6. Visualize the prediction error.

In [42]:
plt.scatter(
    x = X_train.Petal_Length,
    y = y_train,
    color = "black",
    facecolor = "none")
plt.scatter(
    x = X_test.Petal_Length,
    y = multiple_predictions,
    color = "blue",
    marker = 'x')
plt.scatter(
    x = X_test.Petal_Length,
    y = y_test,
    color = "green")
plt.plot(
    [X_test.Petal_Length, X_test.Petal_Length],
    [multiple_predictions, y_test],
    color = "red",
    zorder = 0)
plt.xlabel("Petal Length")
plt.ylabel("Petal Width")
plt.show()

7. Question: How do you interpret this graph?
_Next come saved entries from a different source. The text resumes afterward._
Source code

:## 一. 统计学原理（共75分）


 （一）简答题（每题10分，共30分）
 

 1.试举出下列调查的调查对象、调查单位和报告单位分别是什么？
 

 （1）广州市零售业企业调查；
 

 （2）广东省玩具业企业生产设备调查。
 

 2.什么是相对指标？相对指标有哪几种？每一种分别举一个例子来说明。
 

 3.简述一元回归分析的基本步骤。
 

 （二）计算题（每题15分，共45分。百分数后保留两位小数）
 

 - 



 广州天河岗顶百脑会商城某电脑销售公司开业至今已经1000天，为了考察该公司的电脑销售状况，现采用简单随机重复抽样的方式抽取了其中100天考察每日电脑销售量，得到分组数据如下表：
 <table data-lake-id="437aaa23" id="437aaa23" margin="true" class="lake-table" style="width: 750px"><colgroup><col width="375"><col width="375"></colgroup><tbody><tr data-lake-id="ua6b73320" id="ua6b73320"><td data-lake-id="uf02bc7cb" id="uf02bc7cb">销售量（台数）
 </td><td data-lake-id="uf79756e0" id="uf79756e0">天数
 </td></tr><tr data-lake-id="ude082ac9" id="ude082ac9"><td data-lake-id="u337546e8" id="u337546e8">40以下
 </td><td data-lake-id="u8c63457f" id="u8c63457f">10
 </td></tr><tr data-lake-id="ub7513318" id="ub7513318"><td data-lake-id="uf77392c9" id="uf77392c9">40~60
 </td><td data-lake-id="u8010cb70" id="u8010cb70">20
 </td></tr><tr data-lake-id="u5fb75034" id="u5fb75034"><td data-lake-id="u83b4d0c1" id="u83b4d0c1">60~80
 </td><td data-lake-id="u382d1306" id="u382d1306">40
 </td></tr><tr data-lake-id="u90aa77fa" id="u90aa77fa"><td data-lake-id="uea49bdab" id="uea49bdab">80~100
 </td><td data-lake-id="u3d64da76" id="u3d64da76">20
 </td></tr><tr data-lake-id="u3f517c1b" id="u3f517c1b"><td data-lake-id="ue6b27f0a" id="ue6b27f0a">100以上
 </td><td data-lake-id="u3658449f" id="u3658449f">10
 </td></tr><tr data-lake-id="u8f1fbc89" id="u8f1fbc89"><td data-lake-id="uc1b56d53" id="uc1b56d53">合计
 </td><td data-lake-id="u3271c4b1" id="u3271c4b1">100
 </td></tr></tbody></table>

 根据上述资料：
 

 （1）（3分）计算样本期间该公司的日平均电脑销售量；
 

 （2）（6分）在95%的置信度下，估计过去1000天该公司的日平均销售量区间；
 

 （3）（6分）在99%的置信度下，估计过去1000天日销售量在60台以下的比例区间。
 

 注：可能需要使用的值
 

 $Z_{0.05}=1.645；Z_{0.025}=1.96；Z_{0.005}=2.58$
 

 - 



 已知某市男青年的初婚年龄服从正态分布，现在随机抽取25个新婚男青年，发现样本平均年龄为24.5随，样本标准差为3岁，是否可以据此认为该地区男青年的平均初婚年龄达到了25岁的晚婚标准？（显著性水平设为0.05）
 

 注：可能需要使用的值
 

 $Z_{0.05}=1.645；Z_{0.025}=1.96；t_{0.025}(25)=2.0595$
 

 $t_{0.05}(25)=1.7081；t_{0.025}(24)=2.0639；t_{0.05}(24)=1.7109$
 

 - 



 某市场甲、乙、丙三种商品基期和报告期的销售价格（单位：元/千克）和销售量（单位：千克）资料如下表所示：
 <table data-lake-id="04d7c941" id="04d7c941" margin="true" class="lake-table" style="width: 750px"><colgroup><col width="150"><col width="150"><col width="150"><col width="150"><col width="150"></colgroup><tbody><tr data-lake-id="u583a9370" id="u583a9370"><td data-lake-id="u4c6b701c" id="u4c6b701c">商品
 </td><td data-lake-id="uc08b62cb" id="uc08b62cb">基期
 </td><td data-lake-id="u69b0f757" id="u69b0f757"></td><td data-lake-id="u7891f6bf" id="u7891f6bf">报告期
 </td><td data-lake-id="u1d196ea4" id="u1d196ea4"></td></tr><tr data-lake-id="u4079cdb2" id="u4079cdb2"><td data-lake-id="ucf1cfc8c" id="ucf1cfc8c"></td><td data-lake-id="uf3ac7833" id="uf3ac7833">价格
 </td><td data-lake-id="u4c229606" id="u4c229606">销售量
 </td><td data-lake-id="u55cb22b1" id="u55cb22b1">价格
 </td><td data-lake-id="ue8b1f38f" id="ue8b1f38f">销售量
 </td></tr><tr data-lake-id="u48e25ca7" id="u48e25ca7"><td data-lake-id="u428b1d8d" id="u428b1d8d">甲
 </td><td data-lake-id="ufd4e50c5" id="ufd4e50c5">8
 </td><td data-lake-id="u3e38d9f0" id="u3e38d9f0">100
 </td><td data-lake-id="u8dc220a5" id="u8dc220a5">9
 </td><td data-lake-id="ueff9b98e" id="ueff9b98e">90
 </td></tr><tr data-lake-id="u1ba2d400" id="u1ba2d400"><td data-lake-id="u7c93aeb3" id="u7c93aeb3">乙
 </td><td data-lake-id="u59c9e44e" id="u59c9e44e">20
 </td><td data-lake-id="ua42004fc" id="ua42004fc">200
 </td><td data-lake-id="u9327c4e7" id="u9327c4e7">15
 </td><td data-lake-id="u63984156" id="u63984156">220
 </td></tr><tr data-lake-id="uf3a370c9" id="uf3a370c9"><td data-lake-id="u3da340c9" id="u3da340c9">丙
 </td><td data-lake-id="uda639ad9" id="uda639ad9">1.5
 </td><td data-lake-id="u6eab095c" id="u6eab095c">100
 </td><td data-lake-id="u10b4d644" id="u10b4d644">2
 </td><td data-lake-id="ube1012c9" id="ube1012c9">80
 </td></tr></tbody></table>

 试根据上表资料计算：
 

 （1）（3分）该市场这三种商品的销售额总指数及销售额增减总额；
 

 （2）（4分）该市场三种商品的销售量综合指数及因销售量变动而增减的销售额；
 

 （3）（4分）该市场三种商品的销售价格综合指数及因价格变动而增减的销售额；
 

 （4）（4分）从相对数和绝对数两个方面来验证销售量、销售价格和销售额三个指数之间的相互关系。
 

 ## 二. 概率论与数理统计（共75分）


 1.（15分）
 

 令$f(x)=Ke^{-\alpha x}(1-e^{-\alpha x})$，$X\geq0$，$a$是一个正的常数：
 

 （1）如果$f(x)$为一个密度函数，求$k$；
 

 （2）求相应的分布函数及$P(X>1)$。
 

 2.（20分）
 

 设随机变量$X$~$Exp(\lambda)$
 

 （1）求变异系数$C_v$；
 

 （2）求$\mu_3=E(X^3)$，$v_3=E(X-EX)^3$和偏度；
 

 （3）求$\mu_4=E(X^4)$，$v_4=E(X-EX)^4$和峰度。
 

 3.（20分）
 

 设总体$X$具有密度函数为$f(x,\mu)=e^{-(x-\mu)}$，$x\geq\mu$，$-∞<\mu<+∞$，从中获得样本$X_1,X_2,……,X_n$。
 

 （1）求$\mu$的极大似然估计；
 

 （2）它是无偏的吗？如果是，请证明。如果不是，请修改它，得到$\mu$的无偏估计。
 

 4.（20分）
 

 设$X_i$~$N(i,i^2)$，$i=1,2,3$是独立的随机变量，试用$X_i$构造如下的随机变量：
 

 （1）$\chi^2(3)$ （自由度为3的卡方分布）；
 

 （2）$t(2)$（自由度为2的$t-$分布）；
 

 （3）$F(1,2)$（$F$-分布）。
8. Compute the root mean squared error (RMSE) of these predictions.

In [43]:
multiple_rmse = np.sqrt(np.mean((y_test - multiple_predictions) ** 2))

print(multiple_rmse)
0.20398495060494315

9. How do you interpret this value?

7. Predict with a Neural Network Regressor

1. Import the standard scaler from sklearn.

In [44]:
from sklearn.preprocessing import StandardScaler

2. Create standard scalers for training and test data.

In [45]:
X_scaler = StandardScaler()
y_scaler = StandardScaler()

3. Fit the scaler to all training data.

In [46]:
X_scaler.fit(X)
y_scaler.fit(y.values.reshape(-1, 1))
Out[46]:
StandardScaler(copy=True, with_mean=True, with_std=True)

4. Scale the training and test data.

In [47]:
X_train_scaled = X_scaler.transform(X_train)
X_test_scaled = X_scaler.transform(X_test)
y_train_scaled = y_scaler.transform(y_train.values.reshape(-1, 1))
y_test_scaled = y_scaler.transform(y_test.values.reshape(-1, 1))

5. Import the neural network regressor class from sklearn.

In [48]:
from sklearn.neural_network import MLPRegressor

6. Create a neural network regressor with 4 hidden nodes, a tanh activation function, an LBFGS solver, and 1000 maximum iterations.

In [49]:
neural_model = MLPRegressor(
    hidden_layer_sizes = (4),
    activation = "tanh",
    solver = "lbfgs",
    max_iter = 1000)

7. Train the model with the training set.

In [50]:
neural_model.fit(
    X = X_train_scaled,
    y = y_train_scaled.reshape(-1, ))
Out[50]:
MLPRegressor(activation='tanh', alpha=0.0001, batch_size='auto', beta_1=0.9,
       beta_2=0.999, early_stopping=False, epsilon=1e-08,
       hidden_layer_sizes=4, learning_rate='constant',
       learning_rate_init=0.001, max_iter=1000, momentum=0.9,
       nesterovs_momentum=True, power_t=0.5, random_state=None,
       shuffle=True, solver='lbfgs', tol=0.0001, validation_fraction=0.1,
       verbose=False, warm_start=False)

8. Predict output values for the test set.

In [51]:
scaled_predictions = neural_model.predict(X_test_scaled)

9. Unscale the predictions.

In [52]:
neural_predictions = y_scaler.inverse_transform(scaled_predictions)

10. Visualize the prediction error.

In [53]:
plt.scatter(
    x = X_train.Petal_Length,
    y = y_train,
    color = "black",
    facecolor = "none")
plt.scatter(
    x = X_test.Petal_Length,
    y = neural_predictions,
    color = "blue",
    marker = 'x')
plt.scatter(
    x = X_test.Petal_Length,
    y = y_test,
    color = "green")
plt.plot(
    [X_test.Petal_Length, X_test.Petal_Length],
    [neural_predictions, y_test],
    color = "red",
    zorder = 0)
plt.xlabel("Petal Length")
plt.ylabel("Petal Width")
plt.show()

11. Compute the root mean squared error (RMSE) of these predictions.

In [54]:
neural_rmse = np.sqrt(np.mean((y_test - neural_predictions) ** 2))

12. Inspect the RMSE of these predictions.

In [55]:
print(neural_rmse)
0.18341008377583856

8. Evaluate the Regressors

1. Compare all three results.

In [56]:
print("Simple RMSE:   ", simple_rmse)
print("Multiple RMSE: ", multiple_rmse)
print("Neural RMSE:   ", neural_rmse)
Simple RMSE:    0.24794604821207347
Multiple RMSE:  0.20398495060494315
Neural RMSE:    0.18341008377583856

2. Question: Which of these models would you choose? Why?